DIRECTIONS: Copy every line of the listing below, keeping each one unchanged.

(Stored data entries)
******
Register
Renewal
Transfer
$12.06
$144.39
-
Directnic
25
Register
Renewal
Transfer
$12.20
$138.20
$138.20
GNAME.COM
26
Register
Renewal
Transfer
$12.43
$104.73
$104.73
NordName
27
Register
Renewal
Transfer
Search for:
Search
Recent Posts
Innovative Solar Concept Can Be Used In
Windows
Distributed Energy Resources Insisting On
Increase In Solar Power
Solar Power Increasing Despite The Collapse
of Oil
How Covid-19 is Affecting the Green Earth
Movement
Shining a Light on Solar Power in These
******
REPLY:
Register
Renewal
Transfer
$12.06
$144.39
-
Directnic
25
Register
Renewal
Transfer
$12.20
$138.20
$138.20
GNAME.COM
26
Register
Renewal
Transfer
$12.43
$104.73
$104.73
NordName
27
Register
Renewal
Transfer
Search for:
Search
Recent Posts
Innovative Solar Concept Can Be Used In
Windows
Distributed Energy Resources Insisting On
Increase In Solar Power
Solar Power Increasing Despite The Collapse
of Oil
How Covid-19 is Affecting the Green Earth
Movement
Shining a Light on Solar Power in These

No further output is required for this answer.